One consistent bit of advice offered by the panelists to distirct officials—there were several K-12 administrators in the audience—was that they be as transparent with parents as possible about the companies that have access to student data, about restrictions on how that data can be used (while also making clear how critical data can be to district functions), and, when there's a breach, about offering a clear explanation to parents of what happened.

The message to concerned parents should be "what do you guys want to see?" Kowalski said. Because "in the absence of information, they're going to believe the what-if fears?"

Even so, the difficulty that district officials face are obvious, as evidenced by the questions that emerged from district officials and others at the forum. Among the biggest challenges:

  • Explaining data privacy to parents.

Tranparency is one thing. But as one district official in the audience noted, "I have 40,000 students," which means working with 100,000 or so parents and guardians.

"They all come to me and ask for the data third parties collect," he said. "It can become very overwhelming."

In some cases, parents' concerns about student privacy may not get transmitted to administrators directly.

Contartesi's district recently had a security breach, which he said officials learned about from a newspaper, which had been called by a parent who had been alerted to it.

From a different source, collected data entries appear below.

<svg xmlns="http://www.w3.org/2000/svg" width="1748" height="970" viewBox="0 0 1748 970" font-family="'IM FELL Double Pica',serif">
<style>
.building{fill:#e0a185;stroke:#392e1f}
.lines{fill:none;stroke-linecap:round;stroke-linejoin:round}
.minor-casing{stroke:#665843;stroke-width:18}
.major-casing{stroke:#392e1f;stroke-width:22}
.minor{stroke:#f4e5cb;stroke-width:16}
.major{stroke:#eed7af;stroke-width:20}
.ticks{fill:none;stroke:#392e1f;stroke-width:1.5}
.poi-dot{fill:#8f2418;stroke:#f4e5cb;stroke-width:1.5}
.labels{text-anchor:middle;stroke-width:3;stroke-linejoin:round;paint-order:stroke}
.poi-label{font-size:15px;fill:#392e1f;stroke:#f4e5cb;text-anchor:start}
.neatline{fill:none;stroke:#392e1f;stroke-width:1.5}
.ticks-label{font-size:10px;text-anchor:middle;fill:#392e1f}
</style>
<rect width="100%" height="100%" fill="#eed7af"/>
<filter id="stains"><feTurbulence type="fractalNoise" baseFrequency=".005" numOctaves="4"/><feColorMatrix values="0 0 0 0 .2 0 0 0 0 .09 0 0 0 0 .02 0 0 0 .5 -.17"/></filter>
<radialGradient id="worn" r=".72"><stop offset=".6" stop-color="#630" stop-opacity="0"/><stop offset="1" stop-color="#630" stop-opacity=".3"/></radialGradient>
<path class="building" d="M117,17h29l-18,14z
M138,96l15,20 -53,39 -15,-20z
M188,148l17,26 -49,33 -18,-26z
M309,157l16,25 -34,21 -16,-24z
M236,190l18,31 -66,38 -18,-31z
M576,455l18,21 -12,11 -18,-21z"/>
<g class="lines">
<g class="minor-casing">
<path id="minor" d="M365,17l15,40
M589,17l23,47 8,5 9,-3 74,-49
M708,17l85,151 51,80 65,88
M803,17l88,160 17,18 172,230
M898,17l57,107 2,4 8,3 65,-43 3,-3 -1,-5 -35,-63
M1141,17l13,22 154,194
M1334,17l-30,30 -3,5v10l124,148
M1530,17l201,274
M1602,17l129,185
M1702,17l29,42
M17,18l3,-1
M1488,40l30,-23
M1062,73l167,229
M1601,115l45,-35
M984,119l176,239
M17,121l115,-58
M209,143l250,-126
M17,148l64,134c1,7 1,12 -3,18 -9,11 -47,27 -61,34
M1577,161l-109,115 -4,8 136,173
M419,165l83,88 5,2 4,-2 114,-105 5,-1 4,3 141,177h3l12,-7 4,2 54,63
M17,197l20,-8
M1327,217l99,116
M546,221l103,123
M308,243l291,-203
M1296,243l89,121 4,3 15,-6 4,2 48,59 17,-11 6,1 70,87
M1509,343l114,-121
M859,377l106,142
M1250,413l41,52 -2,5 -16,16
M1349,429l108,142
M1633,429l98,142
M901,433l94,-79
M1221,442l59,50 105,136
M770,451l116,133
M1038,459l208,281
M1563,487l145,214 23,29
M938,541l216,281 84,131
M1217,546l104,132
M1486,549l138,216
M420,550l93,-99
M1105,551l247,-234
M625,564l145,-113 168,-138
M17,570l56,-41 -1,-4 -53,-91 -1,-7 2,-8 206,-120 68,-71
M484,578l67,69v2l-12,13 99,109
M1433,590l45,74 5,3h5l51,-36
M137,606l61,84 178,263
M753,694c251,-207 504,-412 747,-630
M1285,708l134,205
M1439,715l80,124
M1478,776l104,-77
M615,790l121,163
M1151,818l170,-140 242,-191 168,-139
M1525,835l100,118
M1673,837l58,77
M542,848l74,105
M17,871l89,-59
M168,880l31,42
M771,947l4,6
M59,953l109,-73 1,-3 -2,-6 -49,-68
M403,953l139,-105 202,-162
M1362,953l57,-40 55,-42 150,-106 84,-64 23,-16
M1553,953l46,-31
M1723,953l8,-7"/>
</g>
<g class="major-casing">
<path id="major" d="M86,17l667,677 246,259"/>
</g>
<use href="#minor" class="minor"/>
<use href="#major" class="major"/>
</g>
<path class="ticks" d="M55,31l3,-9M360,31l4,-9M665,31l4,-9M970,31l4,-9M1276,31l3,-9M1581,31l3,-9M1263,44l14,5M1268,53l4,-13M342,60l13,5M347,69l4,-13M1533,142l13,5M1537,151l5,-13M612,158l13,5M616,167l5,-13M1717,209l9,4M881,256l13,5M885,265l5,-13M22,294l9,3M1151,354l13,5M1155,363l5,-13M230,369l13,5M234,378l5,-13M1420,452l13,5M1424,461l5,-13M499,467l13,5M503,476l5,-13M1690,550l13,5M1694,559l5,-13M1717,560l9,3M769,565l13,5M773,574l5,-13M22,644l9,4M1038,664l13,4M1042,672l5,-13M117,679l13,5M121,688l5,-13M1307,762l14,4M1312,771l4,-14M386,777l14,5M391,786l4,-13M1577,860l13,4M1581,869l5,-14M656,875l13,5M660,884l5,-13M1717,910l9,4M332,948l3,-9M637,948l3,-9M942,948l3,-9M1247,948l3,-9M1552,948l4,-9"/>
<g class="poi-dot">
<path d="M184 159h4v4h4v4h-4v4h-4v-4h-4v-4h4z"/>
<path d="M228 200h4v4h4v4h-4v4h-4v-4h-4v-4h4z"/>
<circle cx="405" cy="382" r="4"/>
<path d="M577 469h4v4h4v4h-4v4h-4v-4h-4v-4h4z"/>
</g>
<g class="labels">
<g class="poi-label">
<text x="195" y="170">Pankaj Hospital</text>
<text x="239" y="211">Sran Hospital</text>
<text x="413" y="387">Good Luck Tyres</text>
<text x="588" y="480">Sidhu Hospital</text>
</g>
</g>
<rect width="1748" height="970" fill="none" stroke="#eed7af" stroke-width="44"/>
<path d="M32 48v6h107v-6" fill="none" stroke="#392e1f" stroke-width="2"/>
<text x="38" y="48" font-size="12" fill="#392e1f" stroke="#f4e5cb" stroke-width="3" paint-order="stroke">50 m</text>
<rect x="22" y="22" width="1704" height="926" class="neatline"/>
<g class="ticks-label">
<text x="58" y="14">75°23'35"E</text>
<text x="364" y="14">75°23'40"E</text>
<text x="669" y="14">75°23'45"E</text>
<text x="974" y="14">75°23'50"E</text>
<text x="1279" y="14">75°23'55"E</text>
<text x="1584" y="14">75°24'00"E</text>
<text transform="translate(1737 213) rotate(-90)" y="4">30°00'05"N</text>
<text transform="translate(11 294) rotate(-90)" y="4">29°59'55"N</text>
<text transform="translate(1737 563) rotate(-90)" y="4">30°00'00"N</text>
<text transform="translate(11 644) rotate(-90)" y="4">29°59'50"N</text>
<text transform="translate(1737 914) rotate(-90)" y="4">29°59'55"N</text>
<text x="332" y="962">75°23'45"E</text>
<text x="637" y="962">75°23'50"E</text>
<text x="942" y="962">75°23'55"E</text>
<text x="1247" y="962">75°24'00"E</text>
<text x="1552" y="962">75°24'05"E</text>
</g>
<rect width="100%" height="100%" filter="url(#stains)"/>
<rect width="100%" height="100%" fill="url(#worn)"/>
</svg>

The Loudon County official said the breach came about when a company hired by the district to do security testing let some student information slip out—information that Contartesi said did not reveal the most sensitive student information, but was troubling, nonetheless.

  • Regulating not only data, but the work of district staff.

Panelists and members of the audience noted that some education apps today get marketed to directly to teachers. Those teachers, in turn, may be signing up students to participate in those apps, which could be marketing to children.

That sort of well-intentioned but risky instructional activity is probably commonplace, Contartesi said. In Loudon County, district officials try to encourage teachers to route those goals through the technology department. Otherwise, "we don't really know who that vendor is." 

  • Figuring out who owns the data.

A district official from Louisiana recounted the state's recent decision to remove data from inBloom, after parents raised concerns about the protection of student information through the company. (InBloom officials have said those concerns are misguided.)

In that case, the "state took the data and gave it to someone else," the district official told the audience. "Our position is that the parents own it...and without parents' permission, it can't be given away."

What does the law say? A primary statute meant to protect student privacy, the Family Educational Rights and Privacy Act, does not specifically use the term "ownership," said Winnick, of Education Counsel. But a solid legal case, he said, can be made that the data belongs to the district, and to parents.

But Winnick, in a later e-mail to Education Week, also clarified that state education officials also have authority under FERPA to obtain student data and use if for myriad evaluation, audit, and compliance pursposes, and designate an "authorized respresentative" like a technology company, to help them with this work. That process is subject to safeguards under FERPA, he said. Under FERPA, he added, a school district does not have the legal right to veto a state's decision to go forward with that process, though it's possible that legal disputes could emerge if local school systems declined to provide data to the state.